DFEH filed a lawsuit in February against Tesla for alleged racial discrimination and harassment of employees at the company’s Fremont plant. Tesla tried to stay the lawsuit to settle the claims out of court, which the automaker said should have been an option before DFEH resorted to legal action.
On Wednesday, California Supreme Court Judge Evelio Grillo said a stay of the trial would be inappropriate. according to Reuters. (The news agency was also the first to report Tesla’s OAL petition the day before it was formally filed.) However, according to court documents, Grillo agreed to set a hearing for August 23 on a motion to waive objection or motion to dismiss based on DFEH’s questionable practice.
The automaker accuses the DFEH – in its response to Grillo’s decision not to grant the motion to stay the case and in the motion filed with the OAL – of enacting “underground rules” that ignore requirements it must meet before filing claims against employers, such as providing fair notifying the employer of an investigation and assisting in resolving disputes before going to court.

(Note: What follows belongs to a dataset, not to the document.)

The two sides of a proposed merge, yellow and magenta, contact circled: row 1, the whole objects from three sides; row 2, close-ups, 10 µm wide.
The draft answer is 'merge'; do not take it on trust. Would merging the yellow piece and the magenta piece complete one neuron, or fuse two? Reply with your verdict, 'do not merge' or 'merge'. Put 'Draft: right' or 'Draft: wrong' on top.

Tesla may have better luck in August as California Fair Employment and Housing Act supports some, if not all, of the automaker’s claims about how the DFEH should have behaved. However, sources familiar with law told TechCrunch that the OAL petition would likely not affect Tesla’s case, largely because it had to be filed before the case began.
So the OAL petition appears to be Tesla’s attempt to limit the agency’s powers by insisting that it take additional steps before suing employers like Tesla.

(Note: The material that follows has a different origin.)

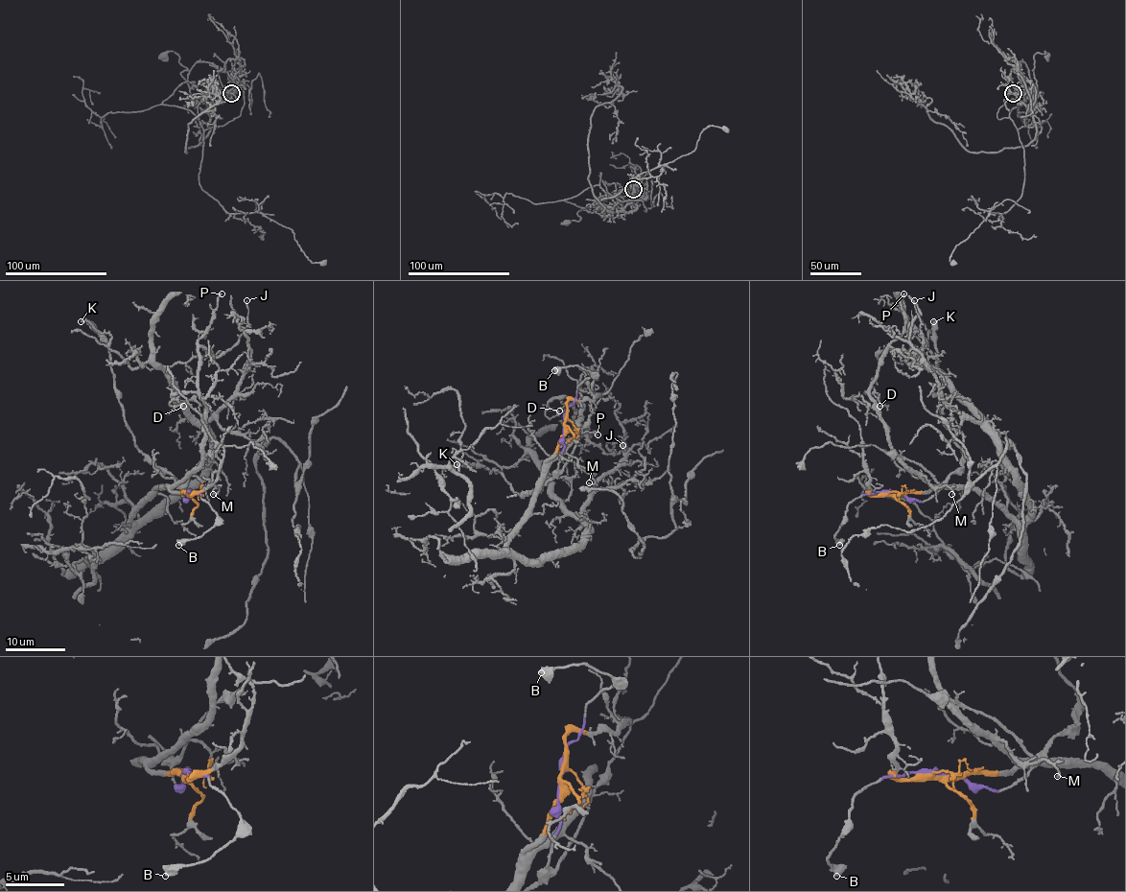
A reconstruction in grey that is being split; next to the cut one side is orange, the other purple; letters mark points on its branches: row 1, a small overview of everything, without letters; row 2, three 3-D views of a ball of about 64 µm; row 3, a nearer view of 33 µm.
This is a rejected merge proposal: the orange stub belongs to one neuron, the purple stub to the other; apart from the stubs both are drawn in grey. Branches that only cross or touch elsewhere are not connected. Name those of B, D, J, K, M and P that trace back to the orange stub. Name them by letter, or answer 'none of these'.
D, J, M, P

Specifically, Tesla says the DFEH did not notify the automaker of the “details” of its investigations prior to the start of those investigations and did not provide information to support its findings against Tesla. The automaker also appears to take issue with the fact that the lawsuit was brought without prior participation in “good faith conciliation and mediation” and that the lawsuit was filed over claims “not previously investigated and/or in respect of which the employers were not represented in advance”. costume notification.

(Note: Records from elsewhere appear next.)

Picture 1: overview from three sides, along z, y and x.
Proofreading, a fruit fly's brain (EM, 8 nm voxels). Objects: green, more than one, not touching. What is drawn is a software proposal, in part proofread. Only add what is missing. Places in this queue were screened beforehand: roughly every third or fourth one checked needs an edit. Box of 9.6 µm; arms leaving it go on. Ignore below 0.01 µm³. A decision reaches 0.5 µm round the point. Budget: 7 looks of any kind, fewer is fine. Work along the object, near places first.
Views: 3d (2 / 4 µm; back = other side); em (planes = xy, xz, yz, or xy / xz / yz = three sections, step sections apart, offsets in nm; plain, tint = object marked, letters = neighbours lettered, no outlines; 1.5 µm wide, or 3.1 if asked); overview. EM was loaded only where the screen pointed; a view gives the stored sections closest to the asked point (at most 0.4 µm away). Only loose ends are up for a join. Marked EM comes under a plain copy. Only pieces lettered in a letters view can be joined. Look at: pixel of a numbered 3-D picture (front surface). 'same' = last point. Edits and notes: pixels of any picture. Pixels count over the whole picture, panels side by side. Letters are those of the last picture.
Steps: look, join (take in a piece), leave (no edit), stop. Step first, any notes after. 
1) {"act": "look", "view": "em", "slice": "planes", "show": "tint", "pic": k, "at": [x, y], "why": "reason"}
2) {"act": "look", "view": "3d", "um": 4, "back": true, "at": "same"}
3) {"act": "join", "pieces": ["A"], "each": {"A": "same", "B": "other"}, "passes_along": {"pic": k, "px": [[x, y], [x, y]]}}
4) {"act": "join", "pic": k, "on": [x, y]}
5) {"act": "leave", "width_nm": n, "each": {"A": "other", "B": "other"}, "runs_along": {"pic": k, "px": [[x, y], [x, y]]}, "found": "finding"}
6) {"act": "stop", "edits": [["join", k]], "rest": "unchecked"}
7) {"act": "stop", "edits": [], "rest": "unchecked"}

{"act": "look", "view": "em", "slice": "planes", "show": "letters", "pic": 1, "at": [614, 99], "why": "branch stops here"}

law appears to state that the DFEH should conduct a prompt investigation into allegations of bias, but not necessarily the employer’s knowledge of the investigation. However, the wording of the law states that the DFEH must “immediately make efforts to eliminate the alleged illegal recruitment practices through consultation, conciliation and persuasion” and that before filing a civil action, “the department must require all parties to participate in a binding resolution disputes in the department’s internal dispute resolution department free of charge to the parties for the purpose of resolving the dispute without litigation.”
DFEH could not be contacted for comment.
The OAL has 60 days to accept or reject a petition based on certain criteria. But again, it’s unclear if accepting this petition will help Tesla’s cause in this particular case, as it’s already underway. OAL did not respond in time to the comment.
The DFEH lawsuit against Tesla is one of several pending in California courts that accuse the automaker of tolerating discrimination and sexual harassment in its factories.
This week, a California judge moved closer to settling a case with former Tesla elevator operator Owen Diaz, who alleges rampant racist treatment and harassment during the nine months he worked at a Fremont plant. On Tuesday, U.S. District Judge William Orrick in San Francisco told Diaz he had two weeks. accept a $15 million payout from Tesla, which is a far cry from $137 million the jury had previously awarded Diaz.